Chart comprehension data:
##########

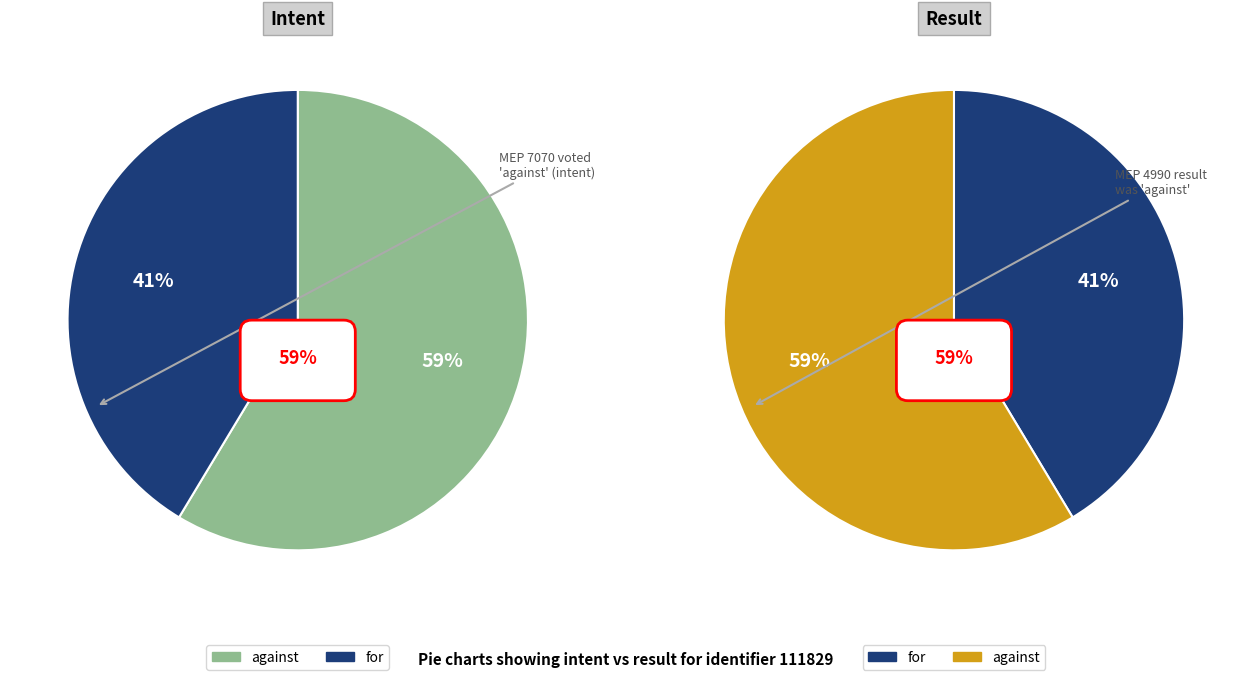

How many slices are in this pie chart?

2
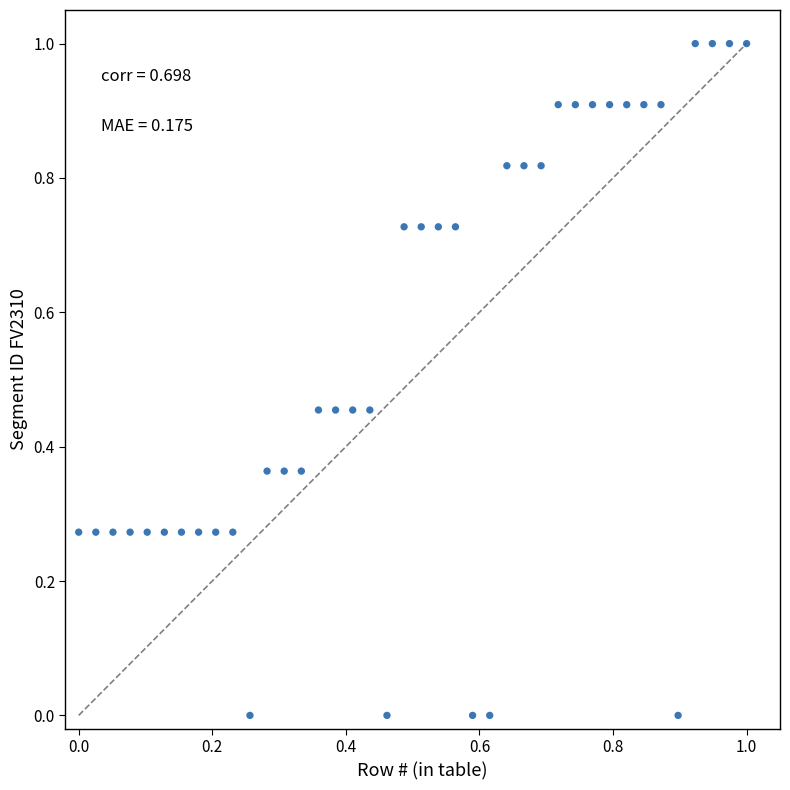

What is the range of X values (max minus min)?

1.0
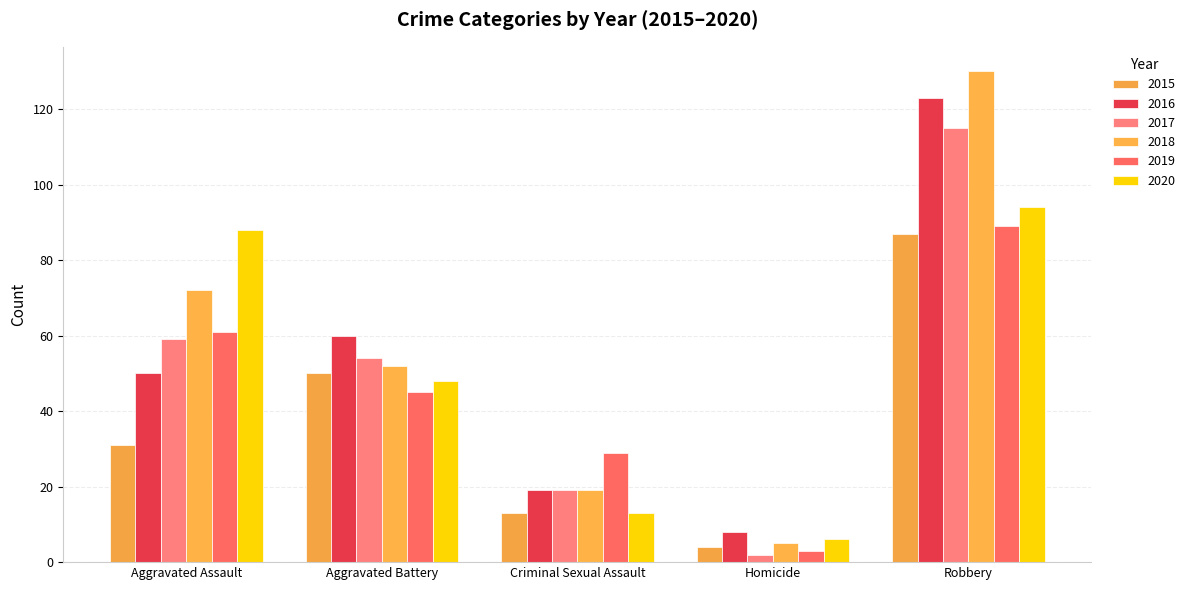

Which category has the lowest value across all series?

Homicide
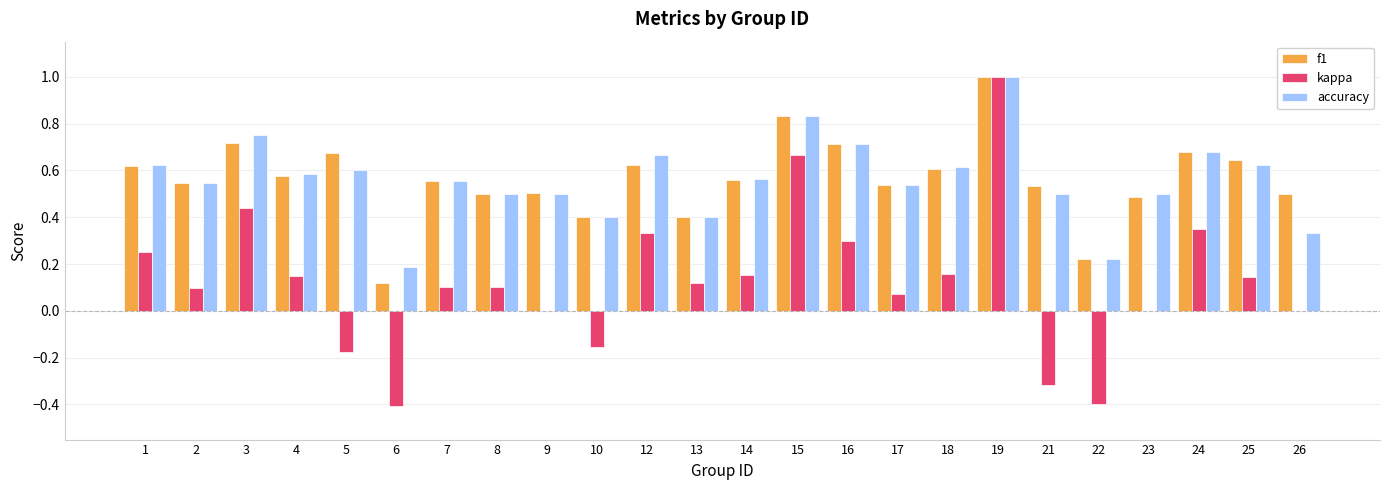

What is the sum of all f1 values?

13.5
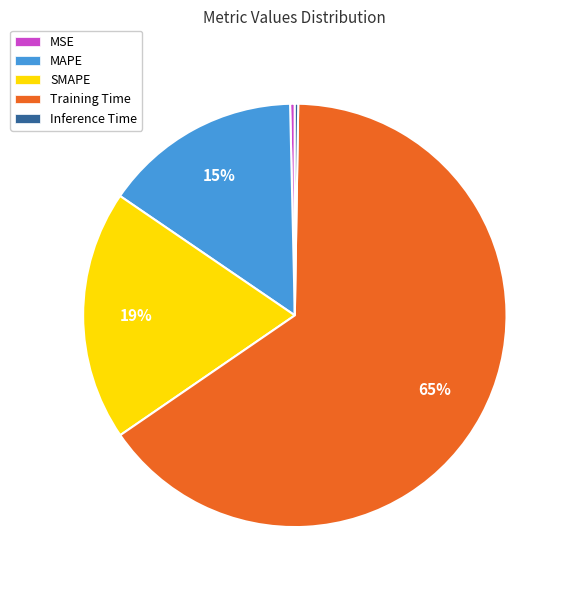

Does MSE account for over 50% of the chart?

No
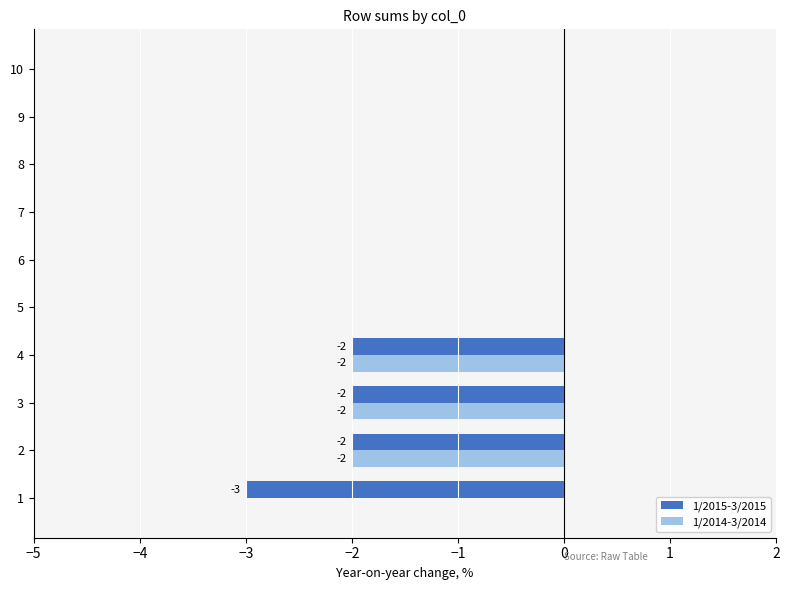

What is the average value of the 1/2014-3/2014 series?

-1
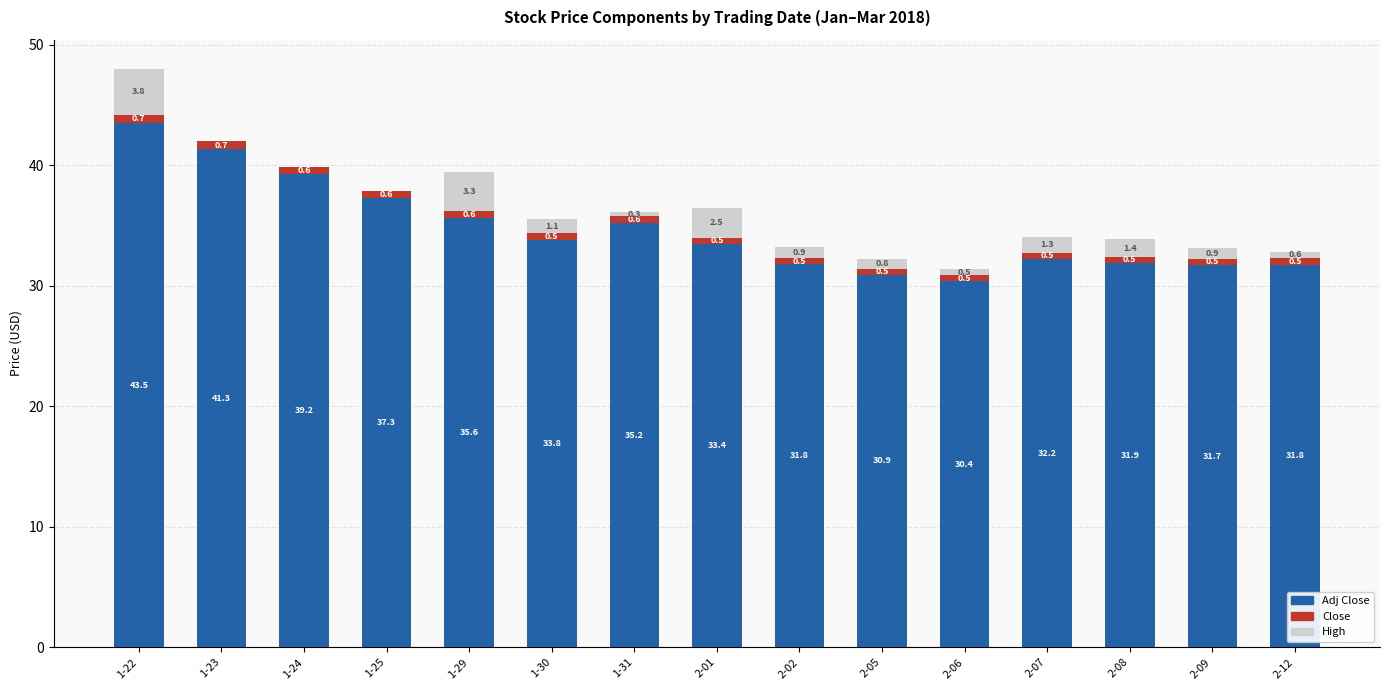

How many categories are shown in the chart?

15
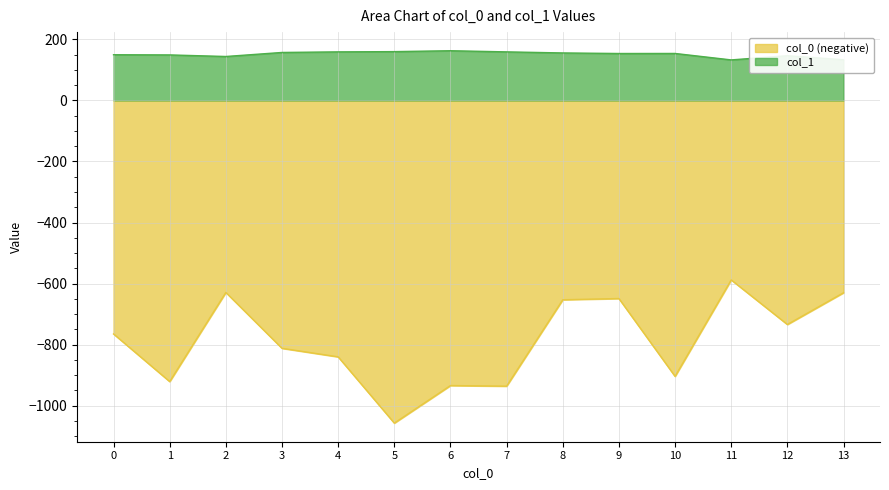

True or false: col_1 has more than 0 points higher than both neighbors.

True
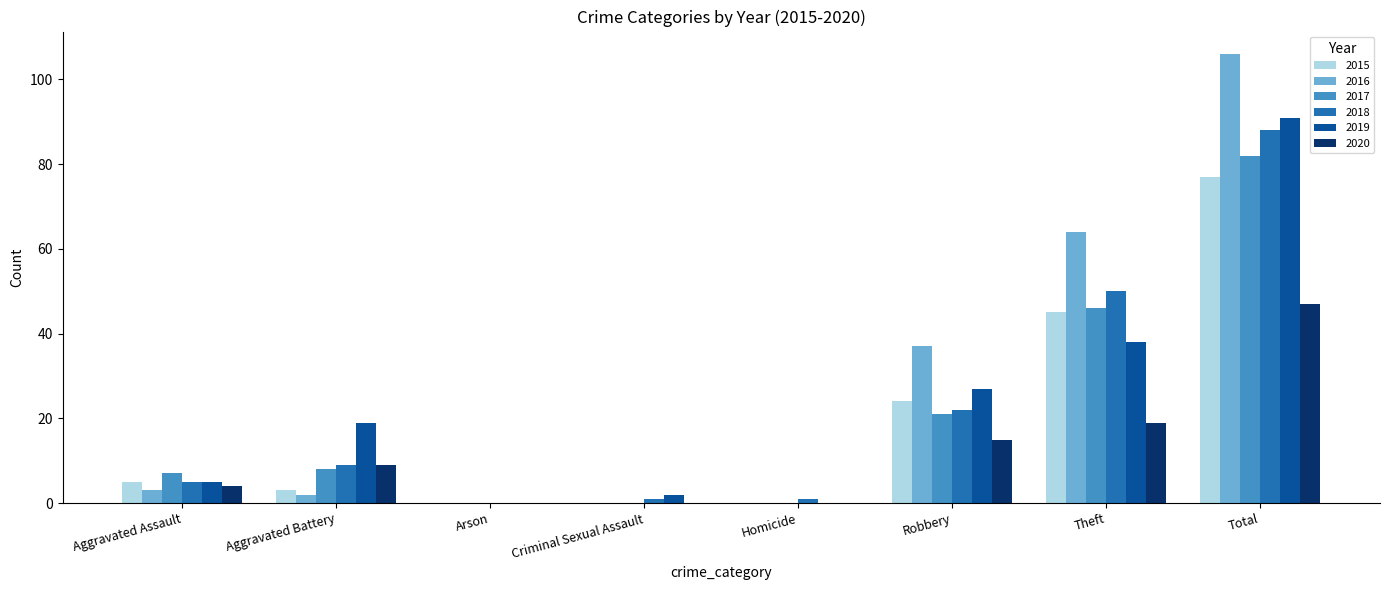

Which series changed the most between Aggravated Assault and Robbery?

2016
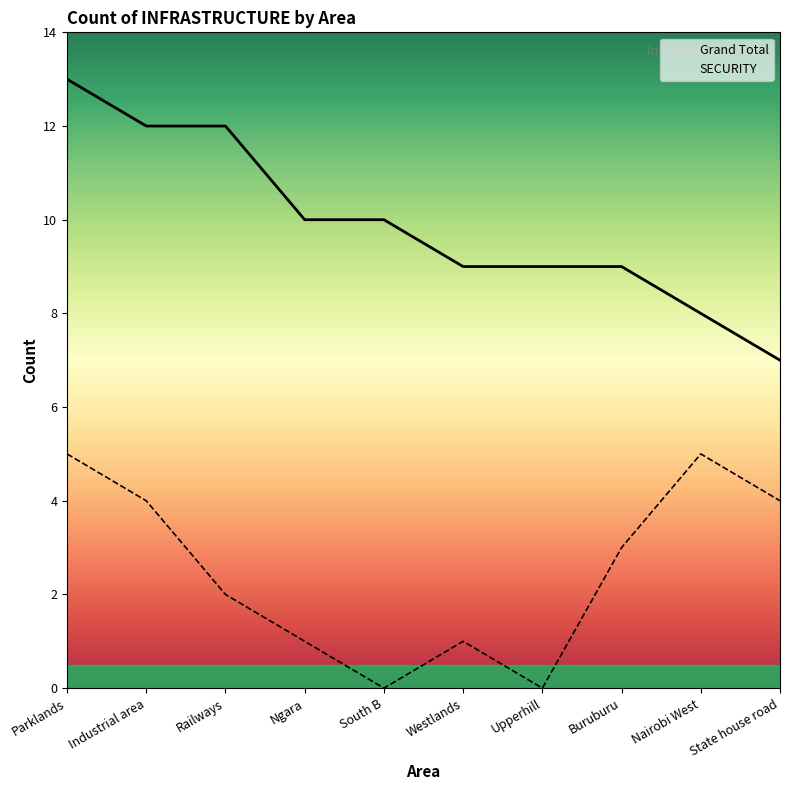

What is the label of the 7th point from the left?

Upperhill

##########

Work instruction:
Switch every "chart" in the material to "graph" and leave everything else unchanged. Omit the pictures from your answer.

Answer for the task:
How many slices are in this pie graph?

2

What is the range of X values (max minus min)?

1.0

Which category has the lowest value across all series?

Homicide

What is the sum of all f1 values?

13.5

Does MSE account for over 50% of the graph?

No

What is the average value of the 1/2014-3/2014 series?

-1

How many categories are shown in the graph?

15

True or false: col_1 has more than 0 points higher than both neighbors.

True

Which series changed the most between Aggravated Assault and Robbery?

2016

What is the label of the 7th point from the left?

Upperhill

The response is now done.